Any of the side effects that are reported following systemic use of corticosteroids, including adrenal suppression, manifestation of Cushing's syndrome, hyperglycemia, and glycosuria may also occur with topical steroids, especially in infants and children.

Triderm-C Cream is not intended for ophthalmic use.

Visual disturbance may be reported with systemic and topical (including, intranasal, inhaled and intraocular) corticosteroid use. If a patient presents with symptoms such as blurred vision or other visual disturbances, the patient should be considered for referral to an ophthalmologist for evaluation of possible causes of visual disturbances which may include cataract, glaucoma or rare diseases such as central serous chorioretinopathy (CSCR) which have been reported after use of systemic and topical corticosteroids.

Paediatric population

- Long term continuous therapy should be avoided in all children irrespective of age.

- Triderm-C cream should not be used with adhesive dressing.
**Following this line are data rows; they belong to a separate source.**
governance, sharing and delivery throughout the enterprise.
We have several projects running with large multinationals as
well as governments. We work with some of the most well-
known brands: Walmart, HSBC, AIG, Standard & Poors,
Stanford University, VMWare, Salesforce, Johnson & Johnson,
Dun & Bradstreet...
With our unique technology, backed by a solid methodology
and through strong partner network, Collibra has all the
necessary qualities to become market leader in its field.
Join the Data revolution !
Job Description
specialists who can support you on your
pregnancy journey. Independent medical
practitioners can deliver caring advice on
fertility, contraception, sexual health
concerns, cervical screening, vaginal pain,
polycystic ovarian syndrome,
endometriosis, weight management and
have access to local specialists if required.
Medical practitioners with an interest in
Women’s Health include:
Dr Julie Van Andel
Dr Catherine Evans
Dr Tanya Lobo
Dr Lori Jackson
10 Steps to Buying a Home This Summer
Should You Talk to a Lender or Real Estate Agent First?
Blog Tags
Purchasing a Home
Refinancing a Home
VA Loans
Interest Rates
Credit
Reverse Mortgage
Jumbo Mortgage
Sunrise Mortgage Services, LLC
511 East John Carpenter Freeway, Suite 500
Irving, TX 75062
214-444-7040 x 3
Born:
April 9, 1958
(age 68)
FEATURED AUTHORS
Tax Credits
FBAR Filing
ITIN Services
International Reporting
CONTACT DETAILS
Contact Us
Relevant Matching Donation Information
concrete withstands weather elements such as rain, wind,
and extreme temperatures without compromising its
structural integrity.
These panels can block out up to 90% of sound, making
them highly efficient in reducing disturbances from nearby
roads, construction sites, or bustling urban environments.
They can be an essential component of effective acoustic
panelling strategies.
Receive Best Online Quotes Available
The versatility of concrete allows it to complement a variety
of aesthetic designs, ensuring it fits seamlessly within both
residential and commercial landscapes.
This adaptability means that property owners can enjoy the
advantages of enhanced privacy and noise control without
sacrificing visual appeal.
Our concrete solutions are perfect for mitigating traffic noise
- The safety and effectiveness of Triderm-C cream has not been established in children below the age of 12.

- If used on children, courses should be limited to 5 days.

Hypothalamic-pituitary adrenal axis suppression, Cushing's syndrome and intracranial hypertension have been reported in children receiving topical corticosteroids. Manifestation of adrenal suppression in children include linear growth retardation, delayed weight gain, low plasma cortisol levels, and absence of response to ACTH stimulation. Manifestation of intracranial hypertension include bulging fontanelles, headaches, and bilateral papilloedema.

Effects on ability to drive and use machines

Triderm-C cream has no influence on the ability to drive and use machines.

Dosage (Posology) and method of administration

Posology

Adults and children over the age of 12 years. Topical administration twice daily for two weeks (tinea cruris, tinea corporis and candidiasis) or for four weeks (tinea pedis).

Paediatric population

Triderm-C cream is not recommended for children under the age of twelve years.

Method of administration

Topical administration only.

Special precautions for disposal and other handling

No special requirements for disposal.